NEW YORK (Reuters) – The tech-heavy Nasdaq index rallied in choppy trading on Friday, even as sentiment remained fragile after the index’s worst performance in four months the day before as fears of rising inflation kept U.S. bond yields near a one-year high.
The S&P 500 ended little changed, while the Dow index closed lower after earlier dropping to a three-week low. The Dow still posted gains of nearly 4% for the month, as investors bought into cyclical companies set to benefit from an economic reopening.
Nasdaq, which had its worst week since October, ended the month roughly 1% higher while the S&P 500 posted a monthly gain of about 2.6%.
The benchmark 10-year U.S. Treasury yield eased to 1.404% after jumping to 1.614% on Thursday, roiling stock markets. [US/] Wall Street’s fear gauge hovered at a one-month high.
Tech stocks are particularly sensitive to rising yields because their value rests heavily on future earnings, which are discounted more deeply when interest rates go up.
“There’s no question that the path in rates today is higher,” said Andrew Mies, chief investment officer at 6 Meridian.
The Dow Jones Industrial Average closed 469.64 points lower, or 1.5%, to 30,932.37, the S&P 500 lost 18.19 points, or 0.48%, to 3,811.15 and the Nasdaq Composite added 72.91 points, or 0.56%, to 13,192.34.
Financials and energy shares, the best performing S&P sectors this month, slipped 2% and 2.3% on Friday. Technology stocks rose 0.6% and semiconductor stocks advanced 2.3%.
“There are a few tailwinds for stocks that we shouldn’t lose sight of,” Mies said, citing President Joe Biden’s $1.9 trillion economic aid package before Congress.
The S&P 500 value index dropped 1.3% while the growth index rose 0.3% in a reversal of this month’s trend.
An early surge in the shares of GameStop Corp fizzled and left the video game retailer’s stock down 6.4% on Friday, throwing water on a renewed rally this week that has left analysts puzzled.

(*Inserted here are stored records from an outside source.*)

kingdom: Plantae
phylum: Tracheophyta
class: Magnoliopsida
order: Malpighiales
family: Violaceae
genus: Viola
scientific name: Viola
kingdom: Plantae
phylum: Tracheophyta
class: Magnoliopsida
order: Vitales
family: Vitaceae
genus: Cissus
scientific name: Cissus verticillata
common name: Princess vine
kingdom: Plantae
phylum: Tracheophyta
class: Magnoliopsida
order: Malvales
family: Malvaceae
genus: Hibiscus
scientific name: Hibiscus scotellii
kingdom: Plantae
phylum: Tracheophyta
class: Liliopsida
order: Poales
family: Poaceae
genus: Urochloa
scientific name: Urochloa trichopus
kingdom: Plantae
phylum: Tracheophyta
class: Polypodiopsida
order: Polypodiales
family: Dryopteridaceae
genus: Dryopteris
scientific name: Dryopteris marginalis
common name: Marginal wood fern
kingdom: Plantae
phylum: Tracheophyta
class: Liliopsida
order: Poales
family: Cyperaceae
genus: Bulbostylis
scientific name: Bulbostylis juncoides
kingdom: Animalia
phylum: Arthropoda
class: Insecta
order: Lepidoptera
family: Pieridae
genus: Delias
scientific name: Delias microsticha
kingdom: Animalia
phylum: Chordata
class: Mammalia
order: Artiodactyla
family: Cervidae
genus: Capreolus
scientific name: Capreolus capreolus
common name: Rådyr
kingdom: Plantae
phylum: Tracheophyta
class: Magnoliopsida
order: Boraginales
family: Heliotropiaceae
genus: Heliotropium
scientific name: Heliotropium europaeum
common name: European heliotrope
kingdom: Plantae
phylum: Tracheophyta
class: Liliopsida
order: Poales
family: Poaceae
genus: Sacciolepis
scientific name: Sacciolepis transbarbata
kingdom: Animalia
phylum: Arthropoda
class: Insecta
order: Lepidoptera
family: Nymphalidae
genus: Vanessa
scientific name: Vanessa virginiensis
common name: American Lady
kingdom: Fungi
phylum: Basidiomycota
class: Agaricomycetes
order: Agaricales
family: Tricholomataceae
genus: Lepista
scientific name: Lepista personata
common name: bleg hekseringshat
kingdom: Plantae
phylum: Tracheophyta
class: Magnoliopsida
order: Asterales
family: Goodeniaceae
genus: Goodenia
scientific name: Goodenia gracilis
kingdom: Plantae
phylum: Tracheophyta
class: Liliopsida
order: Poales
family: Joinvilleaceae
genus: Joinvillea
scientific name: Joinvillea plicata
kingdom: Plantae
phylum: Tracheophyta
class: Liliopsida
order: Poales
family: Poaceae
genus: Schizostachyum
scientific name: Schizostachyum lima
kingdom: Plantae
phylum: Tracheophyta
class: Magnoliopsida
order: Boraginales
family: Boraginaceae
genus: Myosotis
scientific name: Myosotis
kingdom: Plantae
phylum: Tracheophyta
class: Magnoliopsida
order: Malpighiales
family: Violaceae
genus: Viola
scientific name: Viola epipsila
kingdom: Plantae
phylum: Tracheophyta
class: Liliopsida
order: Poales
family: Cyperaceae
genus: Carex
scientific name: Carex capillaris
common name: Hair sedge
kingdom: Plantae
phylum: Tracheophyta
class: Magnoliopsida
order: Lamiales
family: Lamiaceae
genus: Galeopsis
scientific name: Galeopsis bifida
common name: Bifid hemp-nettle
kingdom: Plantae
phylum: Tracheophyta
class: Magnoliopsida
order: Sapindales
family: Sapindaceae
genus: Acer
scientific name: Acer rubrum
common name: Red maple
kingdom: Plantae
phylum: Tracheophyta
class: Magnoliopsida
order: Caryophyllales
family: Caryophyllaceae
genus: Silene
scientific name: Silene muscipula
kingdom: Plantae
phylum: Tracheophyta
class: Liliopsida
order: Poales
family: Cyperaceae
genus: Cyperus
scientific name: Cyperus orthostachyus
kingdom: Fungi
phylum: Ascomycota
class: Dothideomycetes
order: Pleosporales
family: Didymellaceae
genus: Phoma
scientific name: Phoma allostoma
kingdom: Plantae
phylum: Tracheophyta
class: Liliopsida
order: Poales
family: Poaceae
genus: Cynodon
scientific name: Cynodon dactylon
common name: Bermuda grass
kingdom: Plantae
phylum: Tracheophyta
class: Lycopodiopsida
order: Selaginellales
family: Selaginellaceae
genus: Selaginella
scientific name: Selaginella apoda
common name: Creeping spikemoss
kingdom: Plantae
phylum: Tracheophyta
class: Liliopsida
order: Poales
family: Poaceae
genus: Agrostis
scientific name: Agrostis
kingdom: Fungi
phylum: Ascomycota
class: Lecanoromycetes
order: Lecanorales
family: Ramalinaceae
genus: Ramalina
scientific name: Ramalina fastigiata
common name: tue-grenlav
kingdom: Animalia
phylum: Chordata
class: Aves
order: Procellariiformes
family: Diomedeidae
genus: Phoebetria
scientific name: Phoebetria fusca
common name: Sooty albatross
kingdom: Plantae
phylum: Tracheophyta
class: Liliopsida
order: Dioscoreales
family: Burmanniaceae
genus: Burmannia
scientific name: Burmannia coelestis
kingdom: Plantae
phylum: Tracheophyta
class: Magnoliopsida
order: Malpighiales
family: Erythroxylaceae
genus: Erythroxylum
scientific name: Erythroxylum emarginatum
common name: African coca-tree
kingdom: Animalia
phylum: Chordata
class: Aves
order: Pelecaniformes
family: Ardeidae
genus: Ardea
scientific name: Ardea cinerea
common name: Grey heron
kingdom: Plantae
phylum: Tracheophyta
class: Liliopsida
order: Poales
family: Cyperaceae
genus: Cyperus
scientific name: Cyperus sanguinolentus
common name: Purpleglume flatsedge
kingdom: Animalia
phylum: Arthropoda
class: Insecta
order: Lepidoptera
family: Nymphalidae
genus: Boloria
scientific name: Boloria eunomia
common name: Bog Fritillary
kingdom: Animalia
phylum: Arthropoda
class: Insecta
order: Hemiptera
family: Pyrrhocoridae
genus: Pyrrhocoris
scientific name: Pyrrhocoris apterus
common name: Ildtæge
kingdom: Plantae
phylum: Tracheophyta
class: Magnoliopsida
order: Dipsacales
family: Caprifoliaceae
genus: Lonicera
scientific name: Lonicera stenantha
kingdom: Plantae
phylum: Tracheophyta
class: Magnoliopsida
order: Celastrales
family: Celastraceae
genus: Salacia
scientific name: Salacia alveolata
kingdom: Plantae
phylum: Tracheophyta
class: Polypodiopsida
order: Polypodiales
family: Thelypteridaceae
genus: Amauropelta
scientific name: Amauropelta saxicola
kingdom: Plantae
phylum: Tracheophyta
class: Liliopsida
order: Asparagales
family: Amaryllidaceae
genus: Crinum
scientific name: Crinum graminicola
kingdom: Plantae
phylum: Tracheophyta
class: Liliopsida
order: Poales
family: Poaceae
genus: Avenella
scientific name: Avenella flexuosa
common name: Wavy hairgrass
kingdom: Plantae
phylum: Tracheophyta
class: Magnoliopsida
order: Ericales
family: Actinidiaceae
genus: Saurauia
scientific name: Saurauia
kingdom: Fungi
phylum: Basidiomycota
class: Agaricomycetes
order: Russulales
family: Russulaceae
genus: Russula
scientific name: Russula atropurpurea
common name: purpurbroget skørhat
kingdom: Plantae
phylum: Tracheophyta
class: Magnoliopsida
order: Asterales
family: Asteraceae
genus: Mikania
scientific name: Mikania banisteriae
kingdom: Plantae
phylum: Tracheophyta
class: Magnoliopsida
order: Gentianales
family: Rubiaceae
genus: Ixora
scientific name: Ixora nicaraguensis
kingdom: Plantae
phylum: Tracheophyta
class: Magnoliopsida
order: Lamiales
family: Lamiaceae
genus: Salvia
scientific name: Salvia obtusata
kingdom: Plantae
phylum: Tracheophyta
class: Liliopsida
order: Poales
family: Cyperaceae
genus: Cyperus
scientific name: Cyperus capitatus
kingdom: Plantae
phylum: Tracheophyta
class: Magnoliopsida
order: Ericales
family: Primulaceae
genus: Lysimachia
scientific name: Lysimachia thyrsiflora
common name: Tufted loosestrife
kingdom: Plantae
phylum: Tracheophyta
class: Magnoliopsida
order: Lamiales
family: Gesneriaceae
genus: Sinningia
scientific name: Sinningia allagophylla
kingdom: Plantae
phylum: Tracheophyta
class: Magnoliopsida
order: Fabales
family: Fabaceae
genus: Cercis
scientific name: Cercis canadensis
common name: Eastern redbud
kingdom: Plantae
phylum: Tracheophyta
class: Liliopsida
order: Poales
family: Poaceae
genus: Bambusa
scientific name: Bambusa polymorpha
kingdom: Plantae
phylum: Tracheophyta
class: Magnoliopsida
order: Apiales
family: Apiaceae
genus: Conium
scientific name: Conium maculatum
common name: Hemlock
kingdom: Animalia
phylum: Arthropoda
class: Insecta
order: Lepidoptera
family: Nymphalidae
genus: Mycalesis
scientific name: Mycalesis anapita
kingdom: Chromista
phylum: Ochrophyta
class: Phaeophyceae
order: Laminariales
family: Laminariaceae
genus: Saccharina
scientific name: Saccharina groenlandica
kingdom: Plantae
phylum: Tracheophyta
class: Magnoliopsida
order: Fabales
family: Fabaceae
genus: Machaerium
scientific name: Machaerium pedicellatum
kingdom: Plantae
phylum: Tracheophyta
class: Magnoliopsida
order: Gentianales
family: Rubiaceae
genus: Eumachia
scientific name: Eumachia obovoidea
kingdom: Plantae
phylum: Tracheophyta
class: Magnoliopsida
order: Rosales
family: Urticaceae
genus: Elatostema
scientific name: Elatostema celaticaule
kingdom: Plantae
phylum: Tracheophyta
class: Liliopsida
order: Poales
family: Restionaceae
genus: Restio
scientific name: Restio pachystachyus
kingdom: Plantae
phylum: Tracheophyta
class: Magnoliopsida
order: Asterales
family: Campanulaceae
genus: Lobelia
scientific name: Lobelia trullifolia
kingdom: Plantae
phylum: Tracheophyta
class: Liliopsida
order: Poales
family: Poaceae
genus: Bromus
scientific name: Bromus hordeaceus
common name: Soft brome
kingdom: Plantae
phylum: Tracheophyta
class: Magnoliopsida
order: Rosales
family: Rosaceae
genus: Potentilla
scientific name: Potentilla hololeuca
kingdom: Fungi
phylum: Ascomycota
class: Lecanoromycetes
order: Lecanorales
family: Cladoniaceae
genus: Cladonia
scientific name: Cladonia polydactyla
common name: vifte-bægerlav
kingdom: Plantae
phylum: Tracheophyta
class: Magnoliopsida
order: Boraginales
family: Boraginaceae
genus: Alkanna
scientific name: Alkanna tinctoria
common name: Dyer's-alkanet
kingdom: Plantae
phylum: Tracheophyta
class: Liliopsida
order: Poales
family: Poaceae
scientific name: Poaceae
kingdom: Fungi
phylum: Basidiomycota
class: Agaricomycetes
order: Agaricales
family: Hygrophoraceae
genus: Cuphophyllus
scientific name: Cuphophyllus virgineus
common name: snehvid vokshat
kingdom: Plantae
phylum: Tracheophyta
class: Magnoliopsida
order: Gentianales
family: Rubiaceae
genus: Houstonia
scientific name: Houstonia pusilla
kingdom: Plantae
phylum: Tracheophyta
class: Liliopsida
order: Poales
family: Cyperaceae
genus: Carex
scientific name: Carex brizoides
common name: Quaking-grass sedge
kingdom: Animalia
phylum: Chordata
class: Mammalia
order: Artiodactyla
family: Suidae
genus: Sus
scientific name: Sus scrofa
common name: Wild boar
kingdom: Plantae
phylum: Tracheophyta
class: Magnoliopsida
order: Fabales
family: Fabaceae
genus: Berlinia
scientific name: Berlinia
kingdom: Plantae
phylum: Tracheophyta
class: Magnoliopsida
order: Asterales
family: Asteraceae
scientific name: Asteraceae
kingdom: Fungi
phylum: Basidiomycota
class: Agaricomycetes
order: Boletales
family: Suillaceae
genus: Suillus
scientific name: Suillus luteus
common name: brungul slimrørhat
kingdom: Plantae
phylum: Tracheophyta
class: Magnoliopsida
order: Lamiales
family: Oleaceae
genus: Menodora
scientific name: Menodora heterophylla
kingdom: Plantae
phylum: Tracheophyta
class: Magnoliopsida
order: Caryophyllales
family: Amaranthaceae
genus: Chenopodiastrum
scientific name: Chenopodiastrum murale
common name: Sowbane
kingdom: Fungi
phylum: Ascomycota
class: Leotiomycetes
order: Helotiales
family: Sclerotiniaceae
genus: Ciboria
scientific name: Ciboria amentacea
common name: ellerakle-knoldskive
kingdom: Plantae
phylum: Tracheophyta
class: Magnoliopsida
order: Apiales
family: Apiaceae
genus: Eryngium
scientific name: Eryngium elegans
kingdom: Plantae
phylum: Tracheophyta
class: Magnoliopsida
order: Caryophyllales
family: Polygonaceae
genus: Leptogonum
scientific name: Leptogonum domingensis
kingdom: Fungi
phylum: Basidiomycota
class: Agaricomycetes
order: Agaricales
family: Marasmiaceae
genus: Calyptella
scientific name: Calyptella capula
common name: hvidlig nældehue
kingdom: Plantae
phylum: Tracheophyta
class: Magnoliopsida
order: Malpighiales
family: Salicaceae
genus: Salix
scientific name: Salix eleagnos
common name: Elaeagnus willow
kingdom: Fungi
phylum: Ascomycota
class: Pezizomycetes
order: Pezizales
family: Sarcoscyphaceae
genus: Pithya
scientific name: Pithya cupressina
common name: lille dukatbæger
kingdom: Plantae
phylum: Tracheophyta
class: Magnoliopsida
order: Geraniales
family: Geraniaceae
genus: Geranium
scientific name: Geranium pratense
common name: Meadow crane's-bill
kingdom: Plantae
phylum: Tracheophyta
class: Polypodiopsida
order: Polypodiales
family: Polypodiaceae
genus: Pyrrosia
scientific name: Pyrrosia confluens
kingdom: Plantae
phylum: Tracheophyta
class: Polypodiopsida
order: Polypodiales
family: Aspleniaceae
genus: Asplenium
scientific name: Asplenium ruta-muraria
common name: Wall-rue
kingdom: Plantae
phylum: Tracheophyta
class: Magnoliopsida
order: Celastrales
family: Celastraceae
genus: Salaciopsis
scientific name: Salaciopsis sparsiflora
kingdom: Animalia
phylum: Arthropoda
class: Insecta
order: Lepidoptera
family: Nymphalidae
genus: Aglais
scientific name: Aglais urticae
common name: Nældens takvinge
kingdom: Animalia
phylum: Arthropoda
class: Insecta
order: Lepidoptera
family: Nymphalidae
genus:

On the economic front, the latest data showed U.S. consumer spending increased by the most in seven months in January but price pressures remained muted.
Salesforce.com Inc dropped 6.3% as the online software company forecast full-year profit below market expectations.
Volume on U.S. exchanges was 15.54 billion shares on Friday, compared with the 15.40 billion average for the full session over the last 20 trading days.
The S&P 500 posted four new 52-week highs and one new low; the Nasdaq Composite recorded 54 new highs and 50 new lows.